As part of our ongoing improvements to the system, we are removing the reCAPTCHA v1 service from our WordPress installations.
This was set up in 2013 and the security world has moved on from simple “Are you a human?” responses. As WordPress has become more popular, it’s more likely that hackers will write scripts specifically to attack WordPress sites.
If you’re wondering how secure your WordPress site will be, don’t worry – there are very simple things you can do to make sure everything runs smoothly.
Keep WordPress up to date
This is the most obvious one, and, yet, it’s the one everyone forgets to do. Even on my own sites, I forget to keep them updated, and if I have a site I don’t have to check regularly (like, for example, my blog on the local coot population), I’ll often be several versions behind.
But now’s your chance. Stop reading this and go update your site.
Update your plug-ins too.
That was easy, wasn’t it?
Make sure your passwords are strong
This is another obvious one, but it’s also the one everyone falls down on. And it’s not a matter of adding in all the characters and numbers – it’s about having unique passwords for each site. No longer having the same email address/password combination for Netflix/Steam/WordPress/Google/DropBox/that tiny little forum you still hang out at.
And once you’ve sorted out your passwords, you can make logging in an even more secure process by adding two-factor authentication. Try miniOrange’s Google Authenticator.
Clean up your users
Have people left your company? Did you get guest authors in? How many users do you have on your WordPress installation? And what are their permissions?
This might not seem like a big deal, but the recent ICO ruling against Carphone Warehouse found that their £400,000 data breach was the result of someone using a valid WordPress login on an outdated site.
So what do you do with these unwanted users? If they haven’t posted anything, delete them. There’s no reason to keep them around and they’re just a risk.
If they have posted something, and you’d like to keep them as an author, you can set their role to “No role for this installation”. This means that they can try to log in, but then once they log in, it doesn’t let them do anything else, and they can’t access the Admin screen after.
Yes, I did lock myself out of my WordPress site.
Get a good plug-in
There are hundreds of security-related plug-ins available, containing everything under the sun, from firewalls and brute force testers to two-factor authentication and anti-spam measures.
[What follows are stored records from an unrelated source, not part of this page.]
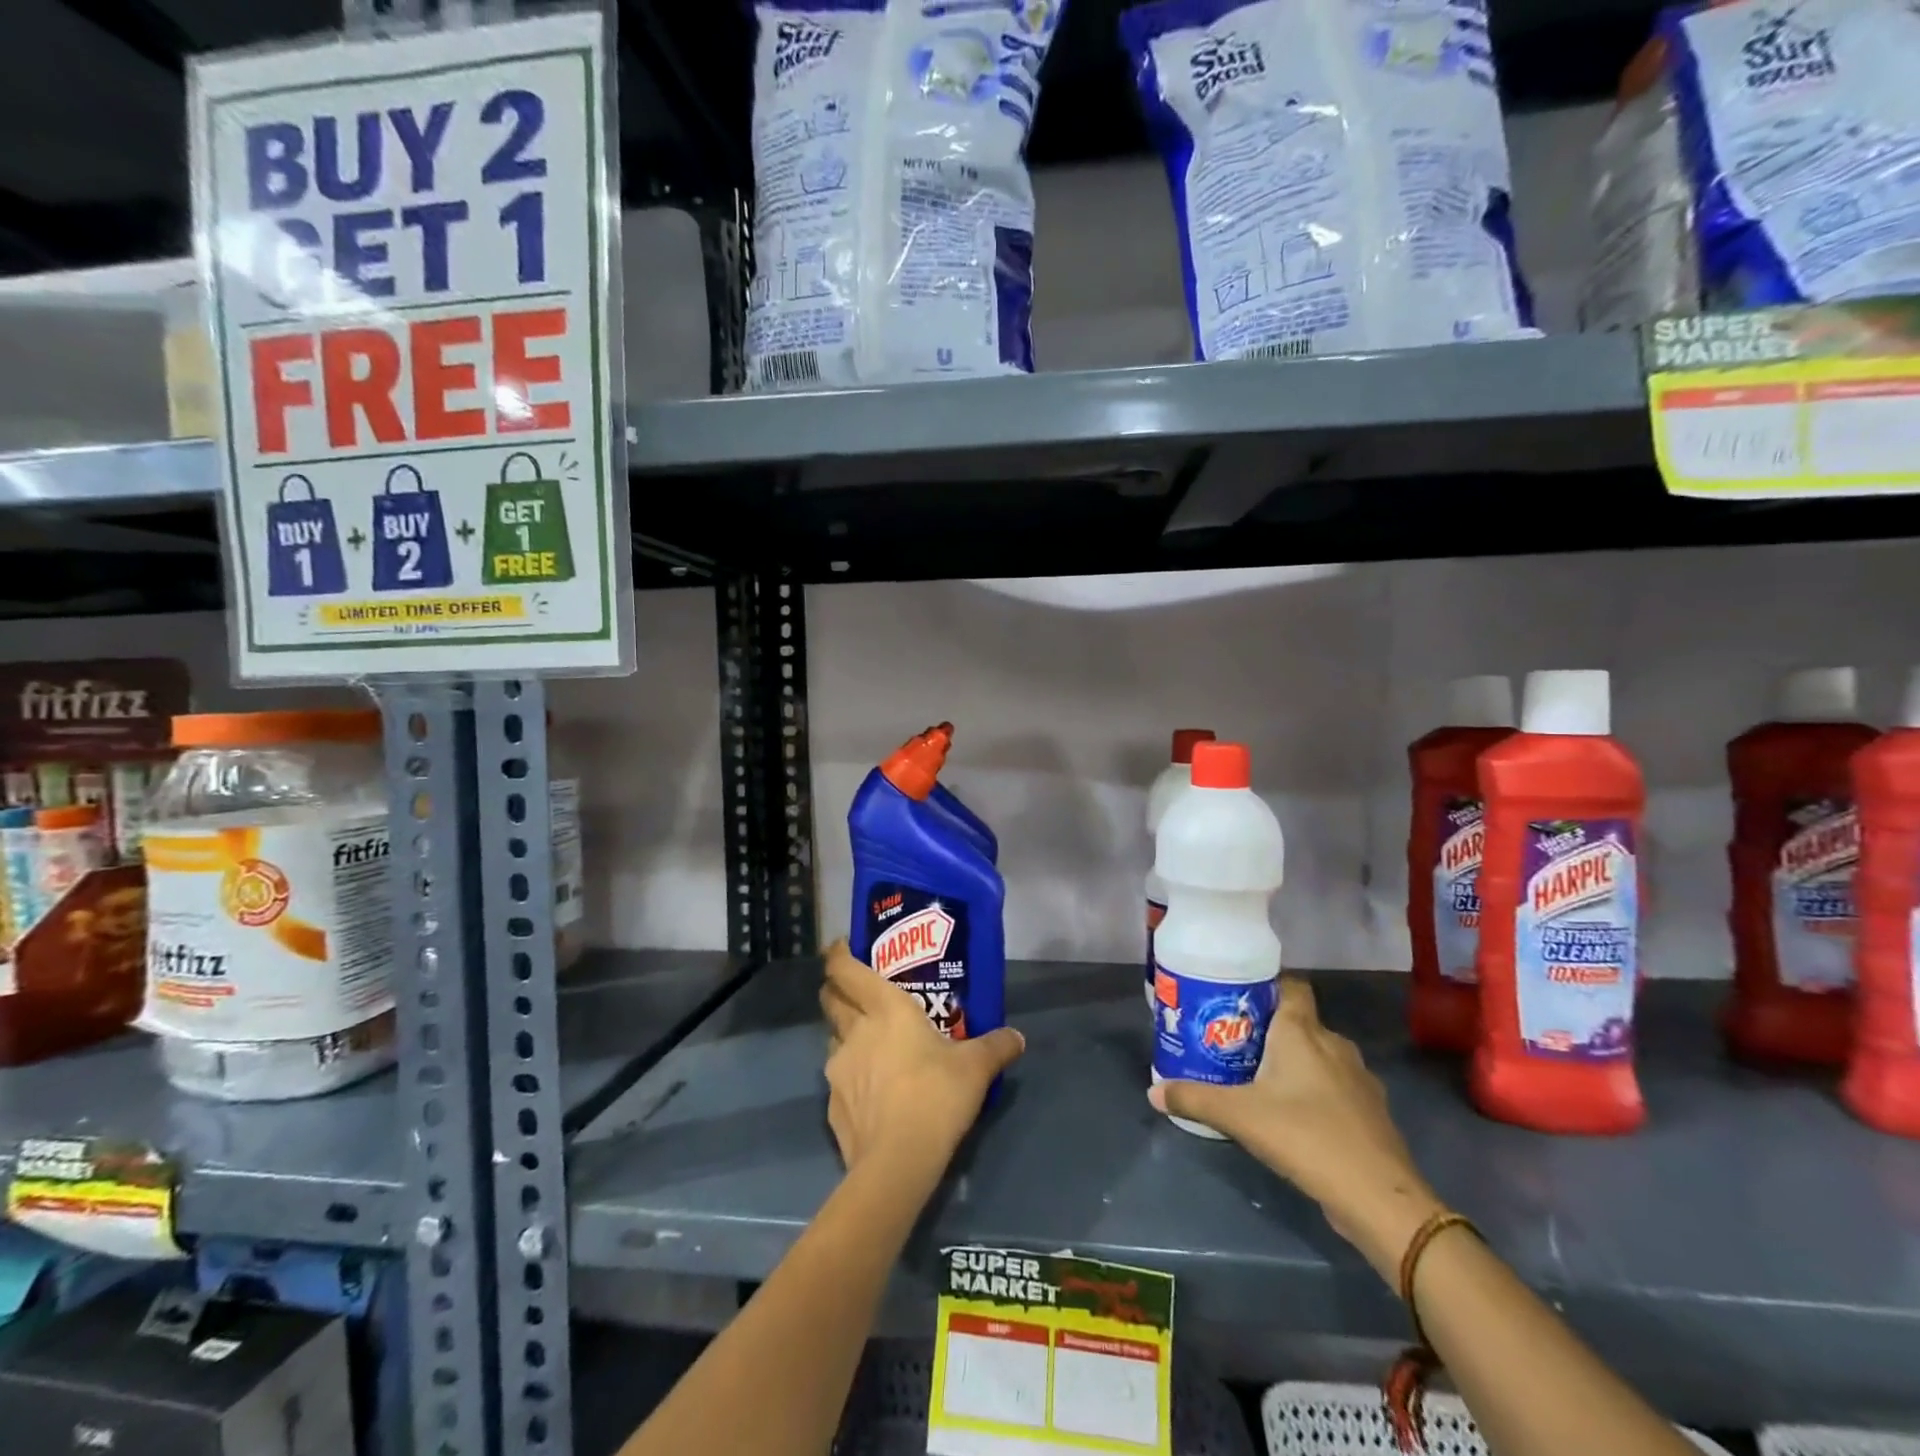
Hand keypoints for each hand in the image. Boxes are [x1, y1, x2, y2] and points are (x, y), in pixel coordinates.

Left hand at [818, 939, 1025, 1181]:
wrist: (898, 1161)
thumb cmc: (937, 1095)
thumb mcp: (977, 1068)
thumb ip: (996, 1046)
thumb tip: (1017, 1037)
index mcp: (885, 1009)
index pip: (846, 970)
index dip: (838, 955)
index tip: (841, 948)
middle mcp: (855, 1031)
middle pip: (830, 999)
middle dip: (836, 990)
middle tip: (856, 993)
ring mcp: (838, 1069)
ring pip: (833, 1038)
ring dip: (845, 1035)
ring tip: (869, 1045)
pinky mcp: (832, 1105)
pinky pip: (839, 1080)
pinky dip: (851, 1078)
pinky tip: (872, 1093)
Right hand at [1150, 976, 1443, 1280]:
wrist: (1380, 1198)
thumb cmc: (1305, 1137)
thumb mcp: (1239, 1117)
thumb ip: (1194, 1099)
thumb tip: (1152, 1092)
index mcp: (1302, 1031)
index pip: (1291, 985)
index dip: (1266, 984)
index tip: (1237, 996)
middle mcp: (1334, 1044)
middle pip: (1300, 1022)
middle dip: (1270, 1030)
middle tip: (1235, 1042)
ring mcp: (1359, 1078)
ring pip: (1320, 1056)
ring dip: (1295, 1063)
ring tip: (1260, 1080)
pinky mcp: (1371, 1111)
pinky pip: (1336, 1086)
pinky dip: (1317, 1092)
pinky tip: (1296, 1116)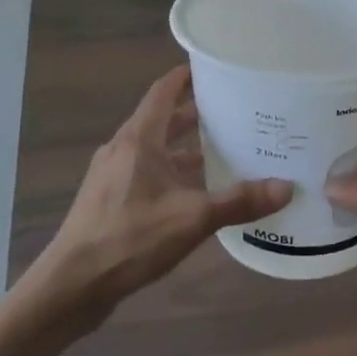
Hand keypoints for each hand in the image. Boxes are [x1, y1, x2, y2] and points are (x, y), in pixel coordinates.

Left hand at [29, 67, 291, 324]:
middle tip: (233, 110)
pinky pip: (146, 173)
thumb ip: (239, 201)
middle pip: (162, 119)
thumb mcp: (192, 218)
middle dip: (195, 113)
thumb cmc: (130, 238)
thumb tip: (286, 187)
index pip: (164, 91)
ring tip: (222, 149)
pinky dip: (171, 172)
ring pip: (154, 149)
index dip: (186, 76)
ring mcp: (112, 175)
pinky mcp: (108, 200)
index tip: (215, 68)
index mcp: (139, 139)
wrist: (70, 287)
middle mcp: (123, 149)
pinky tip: (194, 192)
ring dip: (184, 147)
Luckily, most of them are free or have trial versions, so you can test them and see which works best for you. You can also judge the plug-ins by the number of downloads and the ratings.
Here are four that are generally considered to be on the top of their game:
And don’t forget that Jetpack comes with a lot of security features, and it’s automatically installed on your installation of WordPress.
You should also double-check all your existing plug-ins to make sure they’re still regularly maintained and kept secure. Just recently, thousands of sites, including the NHS and ICO, were turned into cryptominers by one third-party script that had been hijacked.
Back up regularly
Of course, no matter how much we lock everything down, no matter how many plug-ins or security measures we’ve taken, we can still get hacked.
This is where regular backups come in. Even if you do get hacked, you can just revert back to a previous version with a minimum of data loss.
You can use the backup feature in the eXtend Control Panel to take a backup of your entire site, but you’ll need to remember to take those backups, as well as remembering to back up the database separately.
Jetpack also has a backup feature, which you can set to do a daily backup.
So here are five easy things you can do to strengthen your WordPress security. What else do you recommend?